===== Quoted passage

Wind over Water: an anthology of haiku and tanka by delegates of the Fourth Haiku Pacific Rim Conference.  Edited by Dawn Bruce and Greg Piko.  2009.  63 pp.  Available from Beverley George, P. O. Box 37, Pearl Beach, N.S.W. 2256, Australia.  For one copy: within Australia: AUD$10 plus $1.65 post; New Zealand and Japan: AUD$10 plus $4.35 post; USA, UK and Canada: AUD$10 plus $6.30 post.  If paying by cheque or money order payment must be in Australian dollars www.eucalypt.info.

Reviewed by Patricia Prime


This 63 page collection of haiku and tanka by the delegates of the Fourth Haiku Pacific Rim Conference is a glossy little masterpiece.  The poems are beautifully printed and set out two or three per page.  Each poet has his or her own page and the poet’s names are listed in alphabetical order which makes it easier for the reader to select a poet’s work.  Biographical notes and publication credits are given at the end of the book.

Human emotion balanced against close observation of nature may characterize the most enduring examples of haiku.  In a number of haiku, the poets consistently achieve the interplay between their perceptions of human nature and observations of landscape and nature.

==========
===== Information shown

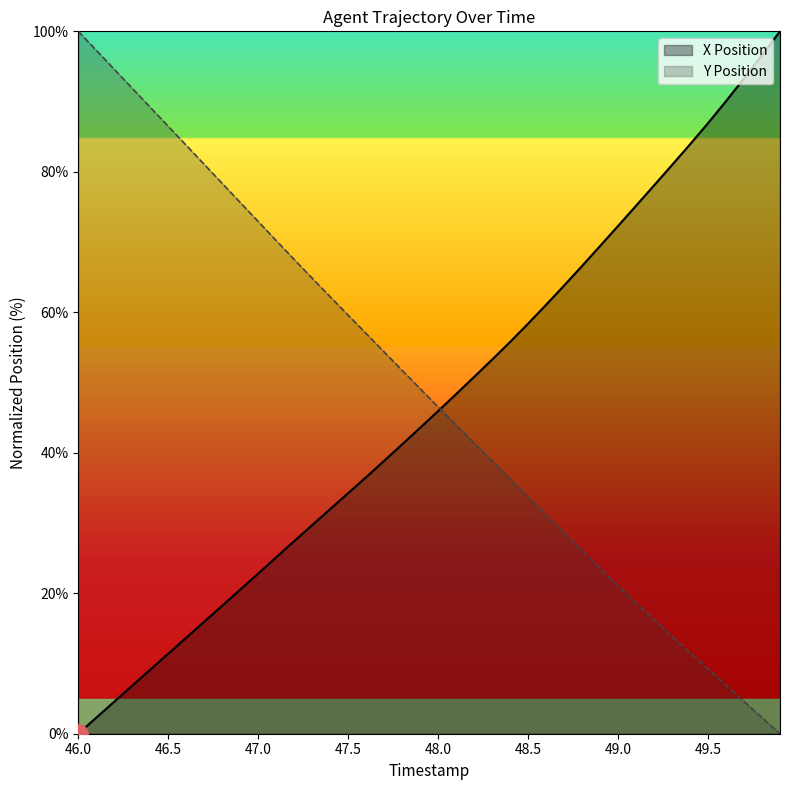

True or false: Y Position has a value of 78.3 at 46.8.

True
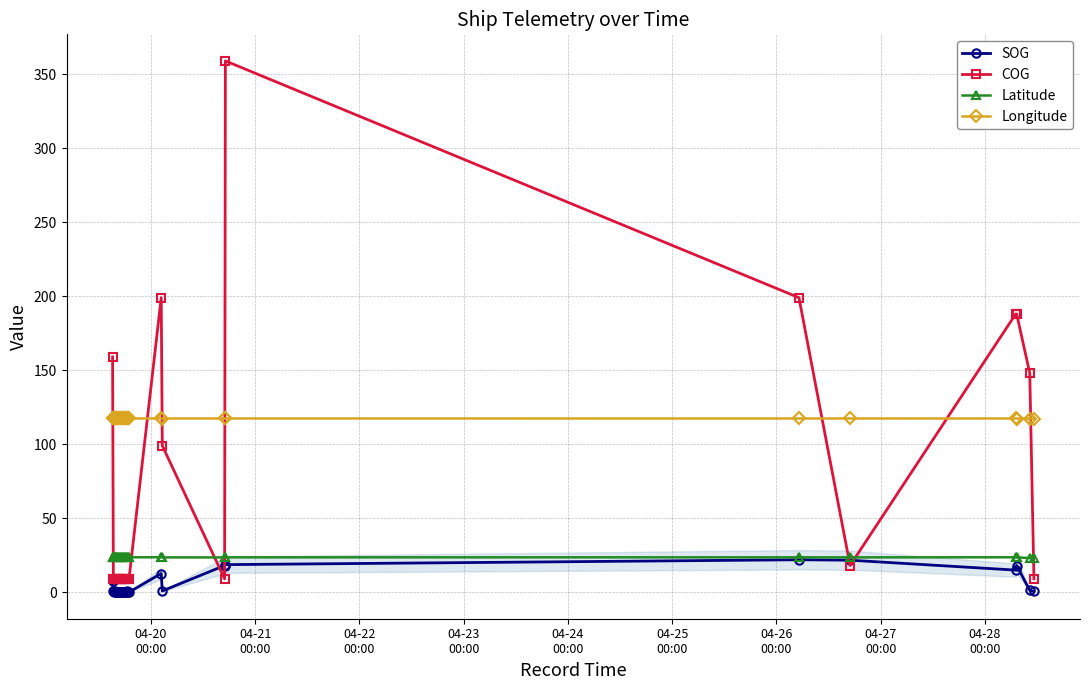

How many lines are shown in the chart?

4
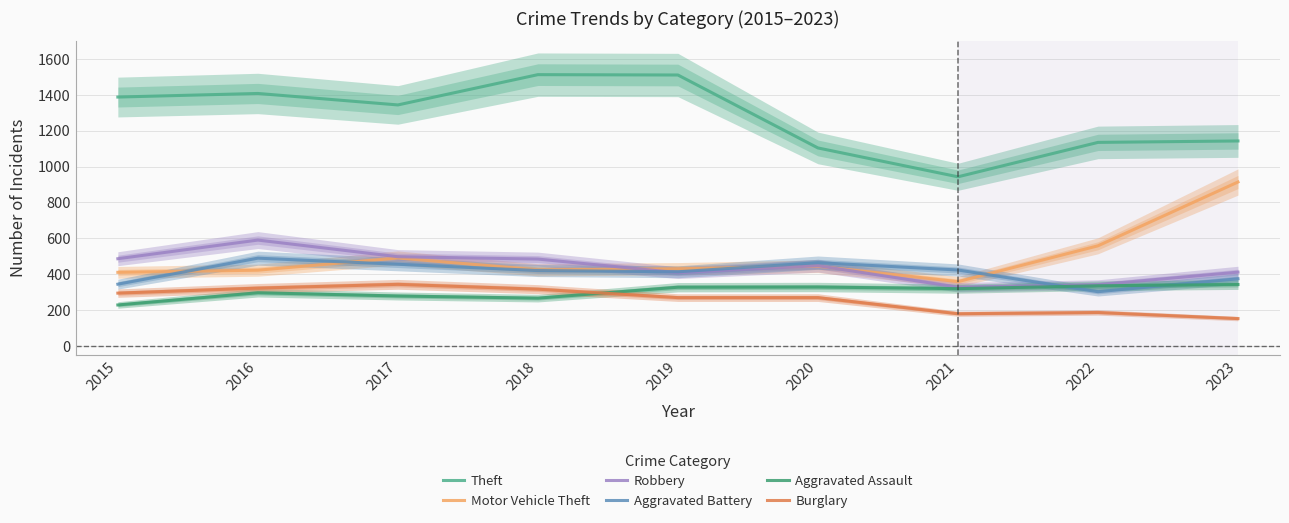

Which series changed the most between 2016 and 2023?

Motor Vehicle Theft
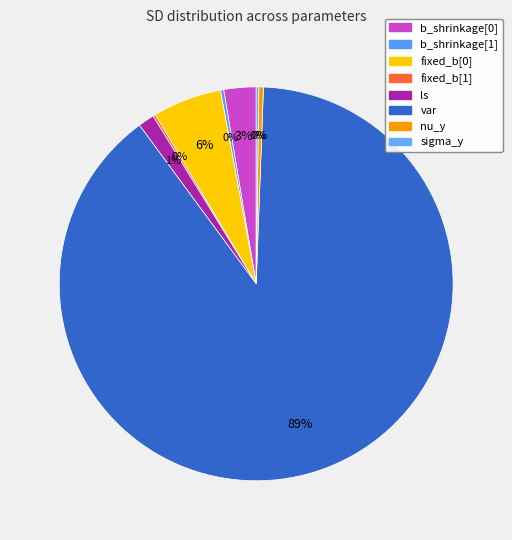

How many segments does this pie chart have?

8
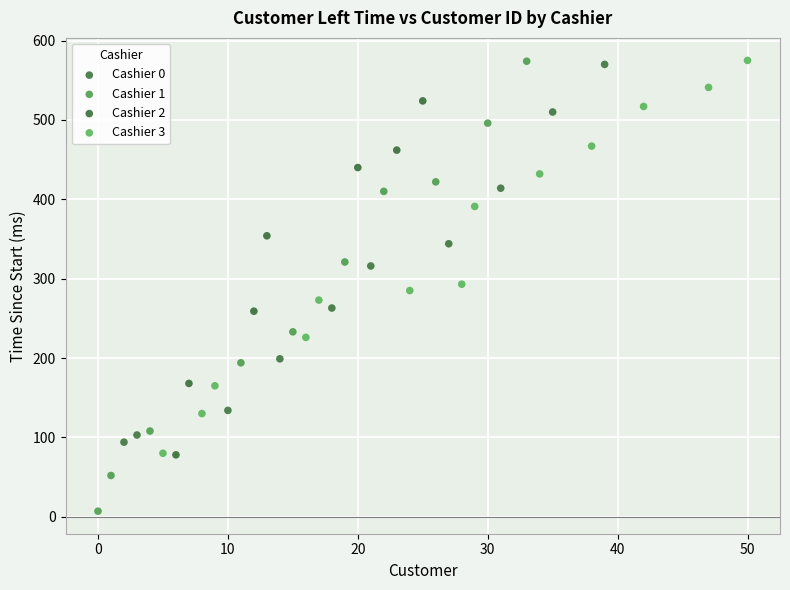

Which series reaches the minimum Y coordinate?

Cashier 1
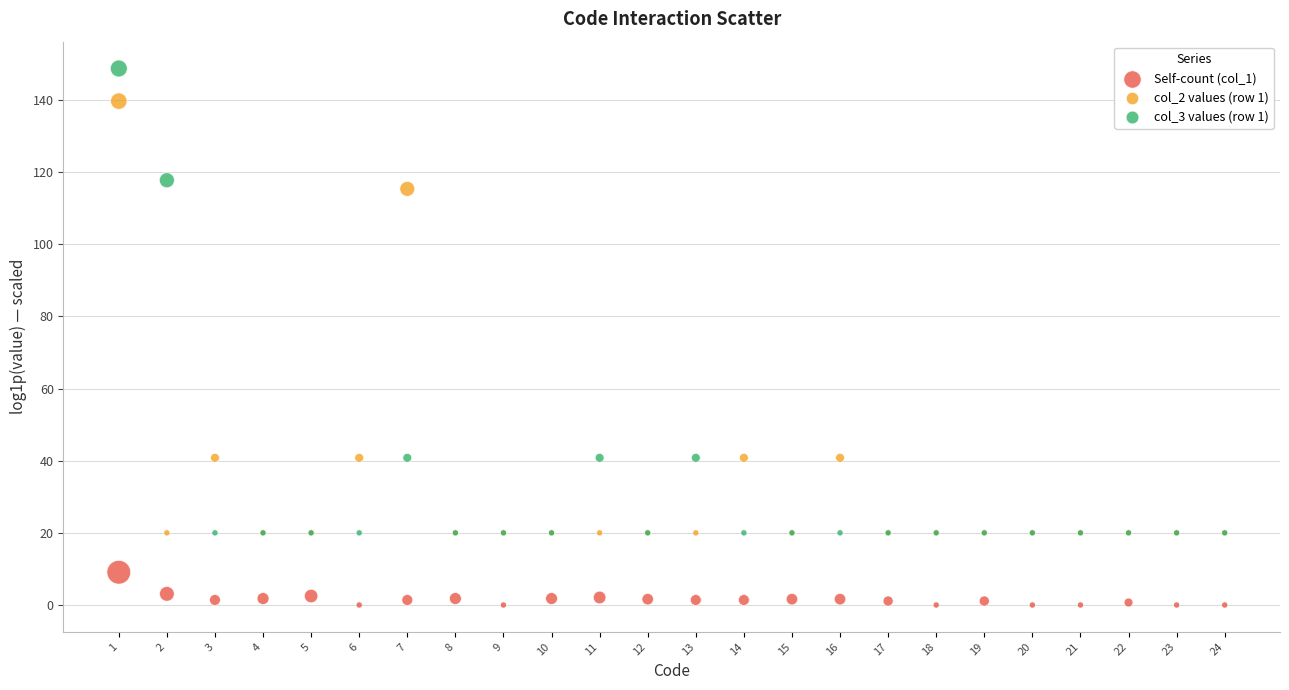

Which series reaches the minimum Y coordinate?

Self-count (col_1)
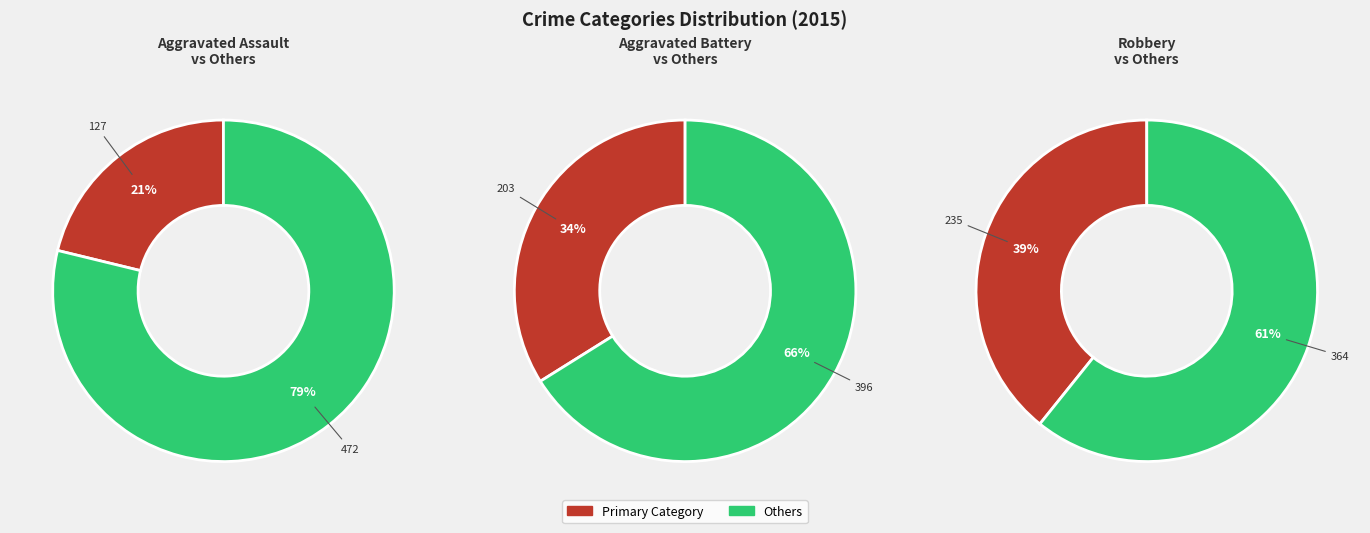

True or false: Criminal Sexual Assault accounts for 15% of the total.

False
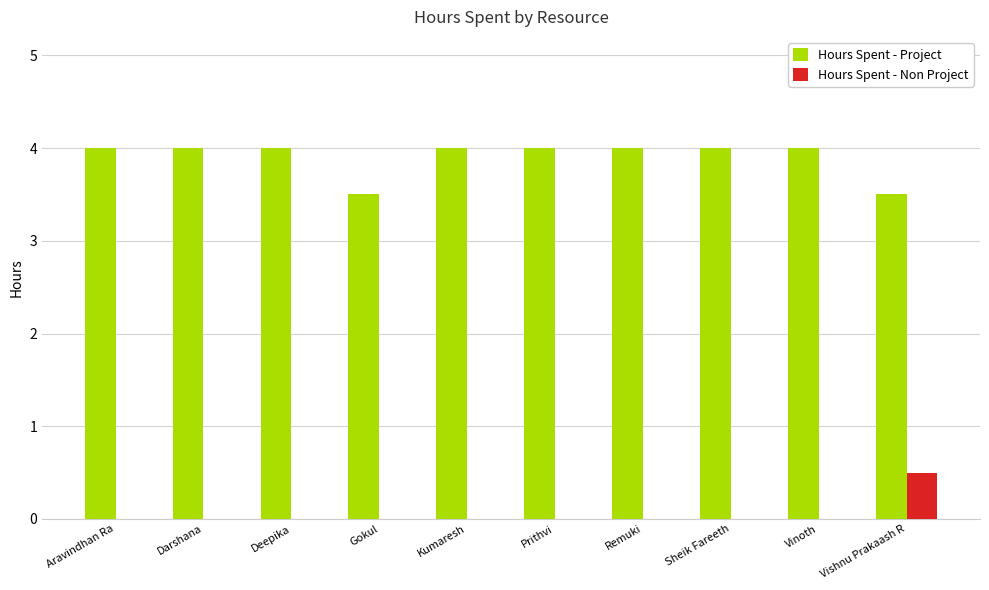

Which series has the largest total across all categories?

Hours Spent - Project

==========

:: Activities ::
A. In two sentences, sum up the anthology review.
B. Copy word for word the part of the rows that opens with the line containing "How many segments does this pie chart have?" and runs through the end of the rows, both ends included, leaving out the pictures.
The text and the rows come from unrelated sources.

:: Solution list ::
A. The review calls Wind over Water, a 63-page collection of haiku and tanka by delegates of the Fourth Haiku Pacific Rim Conference, a glossy little masterpiece, with poems printed two or three per page, each poet on a separate page in alphabetical order, and biographical notes and publication credits at the end. It says the most enduring haiku may balance human emotion against close observation of nature, and that the poets consistently achieve this interplay in a number of haiku.

B.
How many segments does this pie chart have?

8

Which series reaches the minimum Y coordinate?

Cashier 1

Which series reaches the minimum Y coordinate?

Self-count (col_1)

True or false: Criminal Sexual Assault accounts for 15% of the total.

False

Which series has the largest total across all categories?

Hours Spent - Project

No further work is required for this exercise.